START PASSAGE FOR REVIEW

The numbers are astounding. But from all this data, can you extract meaningful information?
Data vs. Information
There are many sources of data, both structured and unstructured, that can be used for analysis. Some common data sources companies use are from within their own logs, databases, file servers, and many other repositories. When data is processed, interpreted, organized, structured and/or presented so as to make them meaningful or useful, it is called information. Information provides context for data.
But getting this information can be challenging. Let me tell you about one in particular.
Mossack Fonseca a.k.a. The Panama Papers
In April 2016, the world was hit with the news by the International Consortium of Investigative Journalists (ICIJ) of a torrential leak of information from a Panamanian law firm that handled the affairs of some of the most influential and powerful people in the world. They used Mossack Fonseca1 for all kinds of purposes, legal or illegal, to help them manage or hide money offshore in tax havens (or from their significant others). For many from the 1%, life will never be the same.
With 11.5 million documents that span over 40 years, this leak contains details of thousands of opaque offshore companies, trusts, and foundations used by the law firm’s clients. But 11.5 million documents is not something that can be taken lightly if you plan to make this data into meaningful information. In total we are talking about close to 2.6 terabytes of information.
If it is hard to imagine how much data that is, you may remember how Steve Jobs once said “1,000 songs in your pocket” with the original iPod. Well, if Steve Jobs was presenting this leak, he would probably interpret 2.6 terabytes as “over half a million songs in your pocket!” That is a lot of bytes!
A Word about Security for Dealing with the Risks of Data Leaks
I heard someone the other day say that companies with valuable data can be classified in two segments: those that found out they were hacked and those that were hacked but did not know it happened. This might be too extreme but given today's increasing number of cyber threats and data leaks across multiple business sectors, it's never a bad idea to be on the safe side. You usually think it is not going to happen to you, but you never know!
So as a few pointers, it is recommended to:
- Have isolated and independent environments for Development, QA, Staging, and Production
- Work on your permissions and schema and don’t assign more permissions than necessary - read more about document-level security here
- Turn off what you are not using (when talking about ports or services running by default)
- Centralize your users directory for security and governance
- Avoid using default usernames and passwords
Dealing with Massive Amounts of Data
You are a journalist and out of the blue sky you get 11.5 million documents that can change the world in a very significant way because they contain information of how the rich avoid taxes and hide their wealth among other legal transactions - well, life is not that easy that a hard drive magically shows up in a journalist’s door with once in a lifetime data, but let’s make this a very lucky journalist for the sake of making the point on the analysis of the data.
What do you do? How do you get started? Do you buy a computer with a big hard drive? The next step? Install Adobe Acrobat Reader to check PDFs? Get an image viewer that can open TIFFs (Tag Image File Format, a commonly used format for transferring images of documents) and install email clients and multiple database formats.
Well… tough luck I would say. If you go for a very conservative 10 minutes for reading each document, it would take a person over 210 years to read them without sleeping, eating, or hemorrhaging - and lawyers don’t usually create short documents so I would aim for a still conservative half a century to really go over them.
And this is why I truly believe that, sometimes not having a million dollar budget may be a good thing. Because...

END PASSAGE FOR REVIEW

* TO DO
According to the passage about the Panama Papers leak, about how much data did the leak hold in total? The material after this point is separate from the passage about the Panama Papers leak.

START MATERIAL PROVIDED

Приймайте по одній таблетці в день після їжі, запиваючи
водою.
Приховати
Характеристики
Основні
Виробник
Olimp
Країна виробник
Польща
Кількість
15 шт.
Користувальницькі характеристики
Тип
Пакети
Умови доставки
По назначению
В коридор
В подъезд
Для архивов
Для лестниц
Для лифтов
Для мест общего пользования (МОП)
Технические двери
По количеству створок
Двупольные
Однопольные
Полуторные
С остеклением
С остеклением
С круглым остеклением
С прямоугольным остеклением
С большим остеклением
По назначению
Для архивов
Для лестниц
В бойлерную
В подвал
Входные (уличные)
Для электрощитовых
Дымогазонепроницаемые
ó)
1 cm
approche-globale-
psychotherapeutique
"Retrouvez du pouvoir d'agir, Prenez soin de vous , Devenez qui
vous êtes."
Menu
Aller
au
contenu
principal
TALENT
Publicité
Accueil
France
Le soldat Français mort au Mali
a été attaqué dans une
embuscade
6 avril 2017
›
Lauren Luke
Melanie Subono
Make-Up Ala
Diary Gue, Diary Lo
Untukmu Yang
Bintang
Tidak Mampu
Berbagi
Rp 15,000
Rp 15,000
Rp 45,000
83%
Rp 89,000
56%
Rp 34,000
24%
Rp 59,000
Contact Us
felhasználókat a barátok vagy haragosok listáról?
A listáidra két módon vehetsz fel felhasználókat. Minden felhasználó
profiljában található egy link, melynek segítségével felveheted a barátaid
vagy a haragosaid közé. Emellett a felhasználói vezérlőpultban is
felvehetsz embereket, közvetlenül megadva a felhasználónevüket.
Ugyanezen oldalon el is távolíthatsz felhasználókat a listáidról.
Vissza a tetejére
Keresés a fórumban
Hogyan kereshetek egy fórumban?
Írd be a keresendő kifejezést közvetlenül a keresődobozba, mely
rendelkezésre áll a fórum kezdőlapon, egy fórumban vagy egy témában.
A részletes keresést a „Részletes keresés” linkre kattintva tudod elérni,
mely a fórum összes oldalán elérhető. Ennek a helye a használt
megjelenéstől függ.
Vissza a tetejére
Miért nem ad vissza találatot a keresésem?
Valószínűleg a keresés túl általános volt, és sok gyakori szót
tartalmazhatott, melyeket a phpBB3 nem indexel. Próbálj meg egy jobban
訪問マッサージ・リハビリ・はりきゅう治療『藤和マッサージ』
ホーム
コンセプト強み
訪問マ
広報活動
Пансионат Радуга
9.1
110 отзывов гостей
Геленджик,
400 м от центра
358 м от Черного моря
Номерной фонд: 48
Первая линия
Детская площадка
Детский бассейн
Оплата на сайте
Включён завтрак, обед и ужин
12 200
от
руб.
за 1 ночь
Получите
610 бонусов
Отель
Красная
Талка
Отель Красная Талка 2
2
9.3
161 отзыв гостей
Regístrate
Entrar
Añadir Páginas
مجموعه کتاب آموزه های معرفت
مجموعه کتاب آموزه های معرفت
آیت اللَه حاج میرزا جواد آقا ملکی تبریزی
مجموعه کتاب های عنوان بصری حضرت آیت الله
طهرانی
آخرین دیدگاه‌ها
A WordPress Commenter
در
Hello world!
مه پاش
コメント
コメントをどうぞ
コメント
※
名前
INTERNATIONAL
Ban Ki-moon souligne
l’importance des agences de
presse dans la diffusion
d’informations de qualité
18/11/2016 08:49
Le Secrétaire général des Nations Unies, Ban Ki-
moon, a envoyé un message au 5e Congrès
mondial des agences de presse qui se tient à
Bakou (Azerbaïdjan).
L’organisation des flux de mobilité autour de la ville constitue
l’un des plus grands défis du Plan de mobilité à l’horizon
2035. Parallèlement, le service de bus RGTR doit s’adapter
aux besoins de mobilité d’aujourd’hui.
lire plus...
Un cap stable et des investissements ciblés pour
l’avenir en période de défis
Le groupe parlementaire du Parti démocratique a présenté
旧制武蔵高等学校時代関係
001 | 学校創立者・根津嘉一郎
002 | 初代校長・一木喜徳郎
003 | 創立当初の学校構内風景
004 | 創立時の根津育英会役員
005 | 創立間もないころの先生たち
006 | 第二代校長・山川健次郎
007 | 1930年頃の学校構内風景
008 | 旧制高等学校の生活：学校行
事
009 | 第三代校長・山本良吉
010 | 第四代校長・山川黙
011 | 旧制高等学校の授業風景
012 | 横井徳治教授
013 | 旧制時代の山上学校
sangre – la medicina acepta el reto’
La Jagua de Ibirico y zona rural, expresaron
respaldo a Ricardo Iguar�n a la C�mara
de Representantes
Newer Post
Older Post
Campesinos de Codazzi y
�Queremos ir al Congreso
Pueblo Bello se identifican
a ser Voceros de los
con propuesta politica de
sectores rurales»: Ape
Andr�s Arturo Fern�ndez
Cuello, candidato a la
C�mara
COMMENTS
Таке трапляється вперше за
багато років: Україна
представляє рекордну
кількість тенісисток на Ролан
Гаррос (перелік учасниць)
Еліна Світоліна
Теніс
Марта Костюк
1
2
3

END MATERIAL PROVIDED

* TASK RESULT
Close to 2.6 terabytes.